Increase in U.S. packing capacity is good news for the beef businessIncrease in U.S. packing capacity is good news for the beef business
February 2, 2015
USDA’s recent Cattle Inventory report verified what just about everyone in the beef business strongly suspects—the cattle herd is on the rebound. We saw strong indications all last year, with fewer heifer placements in feedyards and a sharp reduction in cull cow slaughter.
That’s good news for the cattle and beef complex, because it means we’ll eventually increase cattle numbers to a point where we won’t abuse our consumers quite so much when they pay for the product we produce. But for the short term at least, it might not be such good news for packers, because it means that a very short supply of cattle will be even smaller before it eventually gets bigger.
That makes recent developments in both the Midwest and the Northwest all the more interesting, and all the more positive for producers not just in those regions, but nationwide.
In the Midwest, two packing plants will soon be on line. Iowa Premium Beef in Tama, Iowa, has resurrected an existing facility and plans to process up to 1,100 head per day. Meanwhile, LimeSprings Beef in Lime Springs, Iowa, is set to fire up as well. It’s much smaller, aiming to process about 540 head per week, with the meat targeted at high-end restaurants and butcher shops in nearby cities.
And then there’s the Northwest, with what looks like a brewing battle between two giants in the beef business.
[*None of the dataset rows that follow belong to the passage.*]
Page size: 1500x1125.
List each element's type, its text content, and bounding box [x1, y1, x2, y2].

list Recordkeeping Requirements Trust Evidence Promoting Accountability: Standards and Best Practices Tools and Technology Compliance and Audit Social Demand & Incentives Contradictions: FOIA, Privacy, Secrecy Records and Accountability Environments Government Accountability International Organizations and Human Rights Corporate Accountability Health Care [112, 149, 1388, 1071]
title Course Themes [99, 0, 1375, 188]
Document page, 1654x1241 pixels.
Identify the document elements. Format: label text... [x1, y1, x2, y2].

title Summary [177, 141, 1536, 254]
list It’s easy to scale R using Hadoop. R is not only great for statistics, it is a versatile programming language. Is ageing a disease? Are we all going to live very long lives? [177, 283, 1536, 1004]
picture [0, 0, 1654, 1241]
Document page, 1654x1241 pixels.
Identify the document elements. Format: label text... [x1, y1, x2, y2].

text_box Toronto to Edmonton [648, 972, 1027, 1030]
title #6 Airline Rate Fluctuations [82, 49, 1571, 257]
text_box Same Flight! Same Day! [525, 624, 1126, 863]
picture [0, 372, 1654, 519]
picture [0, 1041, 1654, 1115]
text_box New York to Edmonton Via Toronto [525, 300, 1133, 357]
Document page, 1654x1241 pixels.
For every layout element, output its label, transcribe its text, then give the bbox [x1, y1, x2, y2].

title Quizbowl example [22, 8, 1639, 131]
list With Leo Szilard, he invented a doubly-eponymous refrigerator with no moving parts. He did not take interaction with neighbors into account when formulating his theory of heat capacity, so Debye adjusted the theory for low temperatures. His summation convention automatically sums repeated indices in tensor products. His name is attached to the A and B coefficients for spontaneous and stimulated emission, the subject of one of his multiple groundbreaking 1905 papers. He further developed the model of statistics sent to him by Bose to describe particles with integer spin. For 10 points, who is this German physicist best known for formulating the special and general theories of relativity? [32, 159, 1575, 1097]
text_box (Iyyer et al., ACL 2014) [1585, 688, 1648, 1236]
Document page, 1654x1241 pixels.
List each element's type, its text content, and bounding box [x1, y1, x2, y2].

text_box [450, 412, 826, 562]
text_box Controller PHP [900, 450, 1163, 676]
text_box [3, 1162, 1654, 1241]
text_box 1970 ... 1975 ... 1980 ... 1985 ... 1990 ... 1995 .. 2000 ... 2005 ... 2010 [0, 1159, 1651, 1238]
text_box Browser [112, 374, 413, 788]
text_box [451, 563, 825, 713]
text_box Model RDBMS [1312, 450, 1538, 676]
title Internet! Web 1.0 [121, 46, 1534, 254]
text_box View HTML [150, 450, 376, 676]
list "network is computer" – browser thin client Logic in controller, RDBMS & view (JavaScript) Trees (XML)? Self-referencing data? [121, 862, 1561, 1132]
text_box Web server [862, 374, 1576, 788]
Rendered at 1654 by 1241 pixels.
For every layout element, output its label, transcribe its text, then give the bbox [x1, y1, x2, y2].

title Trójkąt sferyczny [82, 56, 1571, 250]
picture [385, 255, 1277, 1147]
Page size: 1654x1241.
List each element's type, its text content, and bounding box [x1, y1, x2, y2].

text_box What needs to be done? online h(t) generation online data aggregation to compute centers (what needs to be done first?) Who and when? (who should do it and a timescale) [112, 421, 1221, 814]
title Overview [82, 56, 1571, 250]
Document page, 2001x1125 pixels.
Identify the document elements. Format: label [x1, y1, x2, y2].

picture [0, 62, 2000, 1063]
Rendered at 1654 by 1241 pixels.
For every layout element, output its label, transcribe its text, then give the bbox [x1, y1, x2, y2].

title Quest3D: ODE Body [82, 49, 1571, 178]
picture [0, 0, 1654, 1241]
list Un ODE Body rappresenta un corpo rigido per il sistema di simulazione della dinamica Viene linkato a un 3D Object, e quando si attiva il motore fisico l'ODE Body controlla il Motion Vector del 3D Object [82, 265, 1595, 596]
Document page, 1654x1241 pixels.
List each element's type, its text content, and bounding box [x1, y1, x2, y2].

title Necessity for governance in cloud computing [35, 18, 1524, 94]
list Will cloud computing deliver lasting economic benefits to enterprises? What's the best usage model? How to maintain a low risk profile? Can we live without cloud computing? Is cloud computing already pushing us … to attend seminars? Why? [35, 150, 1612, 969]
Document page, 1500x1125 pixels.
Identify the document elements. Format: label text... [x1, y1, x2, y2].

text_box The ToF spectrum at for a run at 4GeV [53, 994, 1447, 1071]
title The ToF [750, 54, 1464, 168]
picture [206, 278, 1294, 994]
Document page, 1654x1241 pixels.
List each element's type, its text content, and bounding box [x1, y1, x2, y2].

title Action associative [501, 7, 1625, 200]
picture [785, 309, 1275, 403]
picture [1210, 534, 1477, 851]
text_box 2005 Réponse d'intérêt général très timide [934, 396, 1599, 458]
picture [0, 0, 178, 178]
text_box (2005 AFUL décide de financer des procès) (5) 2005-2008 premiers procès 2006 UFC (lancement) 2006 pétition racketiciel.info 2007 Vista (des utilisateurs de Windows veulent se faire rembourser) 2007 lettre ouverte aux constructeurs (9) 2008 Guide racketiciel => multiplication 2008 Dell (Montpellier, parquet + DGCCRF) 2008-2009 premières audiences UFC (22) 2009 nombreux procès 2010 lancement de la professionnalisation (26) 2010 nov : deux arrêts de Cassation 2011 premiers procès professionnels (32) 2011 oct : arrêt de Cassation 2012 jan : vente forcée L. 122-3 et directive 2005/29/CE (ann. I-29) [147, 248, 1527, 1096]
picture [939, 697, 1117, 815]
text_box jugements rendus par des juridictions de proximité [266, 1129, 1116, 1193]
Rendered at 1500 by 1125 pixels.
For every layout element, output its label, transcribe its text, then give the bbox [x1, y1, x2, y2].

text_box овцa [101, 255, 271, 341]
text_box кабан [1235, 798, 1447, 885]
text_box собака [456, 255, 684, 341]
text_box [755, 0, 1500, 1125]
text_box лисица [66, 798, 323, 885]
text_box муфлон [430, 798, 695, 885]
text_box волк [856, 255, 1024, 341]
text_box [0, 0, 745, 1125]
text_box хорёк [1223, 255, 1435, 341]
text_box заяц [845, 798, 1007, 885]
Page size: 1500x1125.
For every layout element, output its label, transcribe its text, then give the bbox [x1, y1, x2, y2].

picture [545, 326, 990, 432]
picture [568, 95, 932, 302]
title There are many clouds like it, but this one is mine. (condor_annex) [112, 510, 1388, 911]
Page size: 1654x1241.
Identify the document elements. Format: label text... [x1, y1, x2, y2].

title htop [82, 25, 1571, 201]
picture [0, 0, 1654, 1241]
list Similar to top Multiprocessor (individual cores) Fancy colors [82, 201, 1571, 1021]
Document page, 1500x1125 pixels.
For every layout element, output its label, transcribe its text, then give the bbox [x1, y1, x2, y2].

In early January, J.R. Simplot Company in Boise, Idaho, announced a $100 million joint venture with Caviness Beef Packers, based in the Texas Panhandle, to build a new beef plant near Kuna, Idaho. Slated to begin operating in fall 2016, the plant will primarily process cull beef and dairy cows from the Intermountain West.
Then, just last week, JBS announced a $75 million project to expand the capacity of its Hyrum, Utah, beef plant. According to JBS, the plant harvests around 500,000 head per year and the expansion will increase its capacity by around 400 head per day. The expansion will, among other things, include a new ground beef facility, which clearly targets the cull cow market. JBS anticipates the expanded facility will be operational in spring 2016.
While there may very well be more at play here than we know, given that the announcements came so close together, its clearly good news for western ranchers and dairy producers. And the news is equally as good for Midwestern cattle feeders.
That’s not to say that all is rosy in the beef packing sector, as plant closings the past few years indicate. A proposed plant in South Dakota never came to fruition for a variety of reasons. And other regions of the country, such as the Southern Plains and Southwest, continue to battle drought. That drought will continue to be a major factor in those regions’ ability to keep up with the Midwest, the Northern Plains and the Northwest in cattle numbers.
But the indications are clear. Packers expect to have more cattle around them in the coming years and the battle cries have been lifted to see who will compete for those cattle.
And that’s good news all the way around for cattle producers.